GÖKTÜRK TUNÇTÜRK yazdı
Birileri kızsa da, homurdansa da veya değişik yorumlar yapsa da, 12 Eylül 1980 zulmünü ve öncesini yaşayan bir Ülkücü olarak acı gerçekleri yazmak istiyorum..
Bakınız; cezaevleri aynı zamanda yaşanılan olayların muhasebesinin en doğru şekilde yapılan yerlerdir..
İşte; bu doğru muhasebeyi biz Ülkücülerde yaptık, Solcular da..
Ve aynı zaman da kimlerle yola çıktığınızı, O kara günlerde kimlerin yanınızda olduğunu ve destek verdiğini tüm çıplaklığı ile teşhis edebiliyorsunuz..
12 Eylül 1980 öncesi, Ülkücüler saffında da, Sol kesimde de birçok Dernek ve örgütler vardı.. Bu Dernek ve örgütlerin adı vardı ama yüzde 95’i illegaldi..
Peki, bu Dernek ve örgütlerde yer alanların yüzde 98’ini temsil edenler kimlerdi?
İnanın, hepsi saf ve temiz duygulu gariban evlatları idi..
Aksini ispat edenler, bana 1 tane zengin veya üst düzeyde ki bir siyasinin evladının idam edildiğini göstersin..
Bakın bu konuda sizlere kısa ama teşhis ettiğim tarihi örnekle vereyim..
Mamak Askeri Cezaevi Prefabrik D-1 Koğuşunda, sağcı-solcu 205 kişi kalıyoruz. Yan şekilde tutulan askeri battaniyeyi 4 kişi üzerimize atabiliyoruz..

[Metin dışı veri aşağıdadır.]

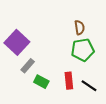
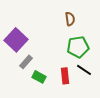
brown semicircle: (80, 28) -> (70, 19), moved
black line: (89, 86) -> (84, 70), moved

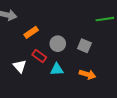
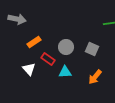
orange rectangle: (31, 32) -> (34, 42), moved
orange arrow: (87, 74) -> (95, 77), turned 112

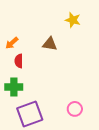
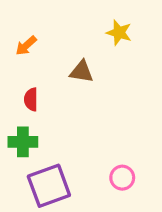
orange arrow: (12, 43) -> (26, 46), moved

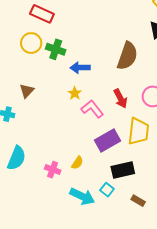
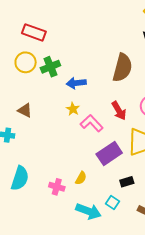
green cross: (56, 49) -> (50, 67), turned -36
brown triangle: (27, 91) -> (25, 110), turned -42
black rectangle: (123, 170) -> (127, 182), size x0.6

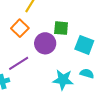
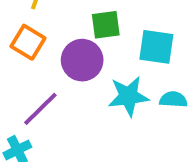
cyan star: (63, 80) -> (128, 96), moved

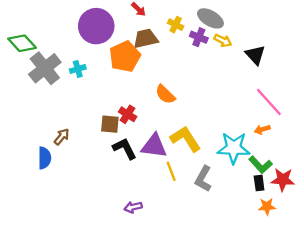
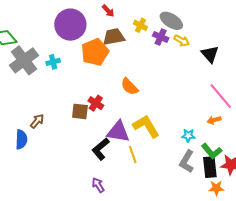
black L-shape: (125, 148) -> (101, 149), moved, turned -105
cyan star: (234, 148) -> (188, 136), size x0.5
gray L-shape: (203, 179) -> (187, 162), moved
black rectangle: (259, 183) -> (210, 167), size x1.5
purple arrow: (133, 207) -> (98, 185), turned 70

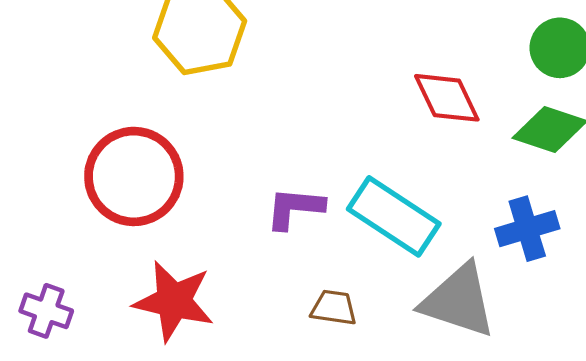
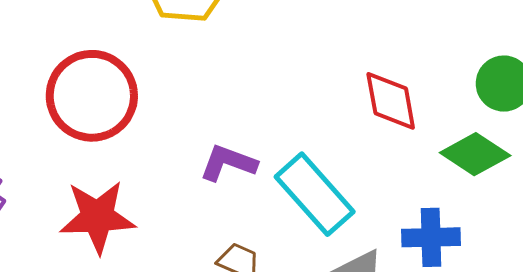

Koğuşta bizim Ankara Bahçelievler ekibi ile birlikte başka semtlerden gelen Ülkücüler, DEV-YOL, DEV-SOL, THKP-C, TÖB-DER , Aydınlıkçılar var.. Hepsini tek, tek inceledim.. Hepsi, Anadolu’nun çeşitli bölgelerinden gelmiş yoksul, gariban ailelerin evlatları.. Tıpkı benim Kars’tan geldiğim gibi..
12 Eylül öncesi Ülkü Ocakları Başkanlarına bakıyorum, onlarda yine gariban evlatları.. Sol dernek ve Öğrenci Başkanlarına bakıyorum hepsi Gariban ailelerin çocukları..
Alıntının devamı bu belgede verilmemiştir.